Work request 1: Can you write out everything in the social media article from "A common mistake" down to "the wrong way.", with "entrepreneurs" swapped for "business owners"?
Work request 2:
Does each statement below agree with the social media article? Answer yes or no for each, and quote the deciding words of the article.
(a) The common mistake is using social media only to gain exposure.
(b) Readers who already ask their customers what they want are told to keep reading.
(c) Many fresh faced entrepreneurs interact often with their customers and peers.

(Beginning of Source text)

The Power of Requests and Questions: Using Social Media to Ask the Right Questions Makes You a Successful Entrepreneur

Here’s a question for you: Do you use social media for your business? You probably said yes, right? But here’s another question for you: Do you use social media to connect with your customers or your peers? You said yes again, right? But this next question might get you to start thinking: Do you ever use social media to ask your peers or your customers what they actually want from you? If you have said yes to the question above then well done. You won’t need to read the rest of this article. But if the above question has made you question your usage of social media, then you will find this article of good use.

The Common Mistake

A common mistake amongst many fresh faced entrepreneurs is that they only use social media to gain exposure for themselves. They hardly ever interact with their customers or with their peers. If you are only using social media to gain exposure for your business, then you are using social media the wrong way.

(End of Source text)
(Beginning of Listed records)

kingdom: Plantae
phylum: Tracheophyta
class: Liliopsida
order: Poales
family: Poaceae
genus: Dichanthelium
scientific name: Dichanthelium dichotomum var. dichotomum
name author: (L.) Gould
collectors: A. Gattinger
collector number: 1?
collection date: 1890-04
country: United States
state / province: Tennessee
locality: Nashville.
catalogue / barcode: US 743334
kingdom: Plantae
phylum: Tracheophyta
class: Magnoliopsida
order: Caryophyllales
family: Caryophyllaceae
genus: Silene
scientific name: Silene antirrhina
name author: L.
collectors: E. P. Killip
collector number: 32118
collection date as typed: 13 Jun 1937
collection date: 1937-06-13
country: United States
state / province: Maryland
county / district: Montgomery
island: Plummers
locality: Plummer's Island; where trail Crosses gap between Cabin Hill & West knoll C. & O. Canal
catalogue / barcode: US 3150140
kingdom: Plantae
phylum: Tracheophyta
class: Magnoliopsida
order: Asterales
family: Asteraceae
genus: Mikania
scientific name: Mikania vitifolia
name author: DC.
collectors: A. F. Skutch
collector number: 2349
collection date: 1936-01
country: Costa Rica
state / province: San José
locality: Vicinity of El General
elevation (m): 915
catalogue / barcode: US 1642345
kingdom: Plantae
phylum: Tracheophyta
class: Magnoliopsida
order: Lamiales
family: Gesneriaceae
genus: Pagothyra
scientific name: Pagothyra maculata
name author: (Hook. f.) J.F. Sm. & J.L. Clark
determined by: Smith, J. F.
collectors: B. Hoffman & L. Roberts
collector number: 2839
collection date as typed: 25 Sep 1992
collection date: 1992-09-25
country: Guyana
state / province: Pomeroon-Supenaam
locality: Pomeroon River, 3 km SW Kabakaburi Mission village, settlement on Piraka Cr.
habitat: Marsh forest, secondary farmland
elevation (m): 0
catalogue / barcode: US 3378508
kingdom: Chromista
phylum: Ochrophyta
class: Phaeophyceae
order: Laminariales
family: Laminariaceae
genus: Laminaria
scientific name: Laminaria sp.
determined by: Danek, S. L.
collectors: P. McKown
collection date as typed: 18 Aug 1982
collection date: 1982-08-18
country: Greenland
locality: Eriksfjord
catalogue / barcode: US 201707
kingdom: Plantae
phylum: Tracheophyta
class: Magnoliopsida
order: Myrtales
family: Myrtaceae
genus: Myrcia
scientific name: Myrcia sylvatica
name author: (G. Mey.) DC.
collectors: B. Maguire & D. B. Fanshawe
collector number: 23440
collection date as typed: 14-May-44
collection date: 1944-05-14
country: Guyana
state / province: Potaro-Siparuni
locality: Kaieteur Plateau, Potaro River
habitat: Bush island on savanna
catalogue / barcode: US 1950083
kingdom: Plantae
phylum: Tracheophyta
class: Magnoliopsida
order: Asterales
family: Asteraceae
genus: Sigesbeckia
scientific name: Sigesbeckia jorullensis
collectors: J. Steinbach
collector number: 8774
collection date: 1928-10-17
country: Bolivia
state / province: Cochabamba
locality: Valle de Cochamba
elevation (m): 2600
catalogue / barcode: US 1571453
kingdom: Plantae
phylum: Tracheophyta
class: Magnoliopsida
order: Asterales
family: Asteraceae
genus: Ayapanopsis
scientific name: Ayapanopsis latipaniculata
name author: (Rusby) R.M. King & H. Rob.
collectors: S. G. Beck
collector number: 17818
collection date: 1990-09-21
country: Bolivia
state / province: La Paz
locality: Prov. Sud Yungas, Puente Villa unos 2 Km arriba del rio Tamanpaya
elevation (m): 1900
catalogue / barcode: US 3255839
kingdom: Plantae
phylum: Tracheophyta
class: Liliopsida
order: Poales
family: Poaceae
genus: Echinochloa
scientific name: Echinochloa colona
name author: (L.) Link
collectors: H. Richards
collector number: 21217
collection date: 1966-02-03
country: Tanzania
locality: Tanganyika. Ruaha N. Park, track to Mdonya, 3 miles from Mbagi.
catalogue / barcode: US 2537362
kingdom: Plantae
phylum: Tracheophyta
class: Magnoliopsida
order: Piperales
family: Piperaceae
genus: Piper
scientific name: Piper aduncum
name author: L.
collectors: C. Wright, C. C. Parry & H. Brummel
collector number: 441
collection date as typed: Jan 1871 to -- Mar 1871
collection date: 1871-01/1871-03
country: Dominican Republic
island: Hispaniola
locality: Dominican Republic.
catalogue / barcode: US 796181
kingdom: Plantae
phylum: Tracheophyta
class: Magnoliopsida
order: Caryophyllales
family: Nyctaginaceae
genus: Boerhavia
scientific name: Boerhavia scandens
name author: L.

(End of Listed records)

Answer space 1:
A common mistake amongst many fresh faced business owners is that they only use social media to gain exposure for themselves. They hardly ever interact with their customers or with their peers. If you are only using social media to gain exposure for your business, then you are using social media the wrong way.

Answer space 2:
(a) Yes: "they only use social media to gain exposure for themselves."
(b) No: "You won’t need to read the rest of this article."
(c) No: "They hardly ever interact with their customers or with their peers."